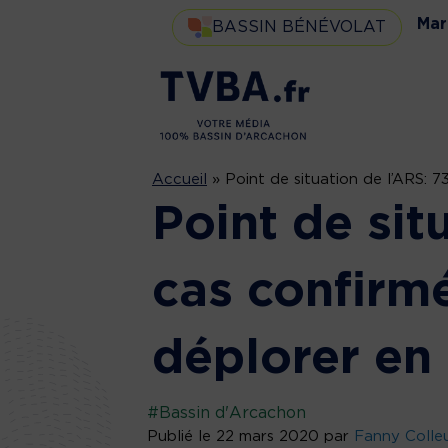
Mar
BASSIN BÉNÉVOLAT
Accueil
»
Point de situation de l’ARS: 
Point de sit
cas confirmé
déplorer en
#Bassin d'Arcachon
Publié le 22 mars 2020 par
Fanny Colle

Aim of the task: The response must repeat all the lines above exactly and include no pictures.

Answer space:
Mar
BASSIN BÉNÉVOLAT
Accueil
»
Point de situation de l’ARS: 
Point de sit
cas confirmé
déplorer en
#Bassin d'Arcachon
Publié le 22 mars 2020 par
Fanny Colle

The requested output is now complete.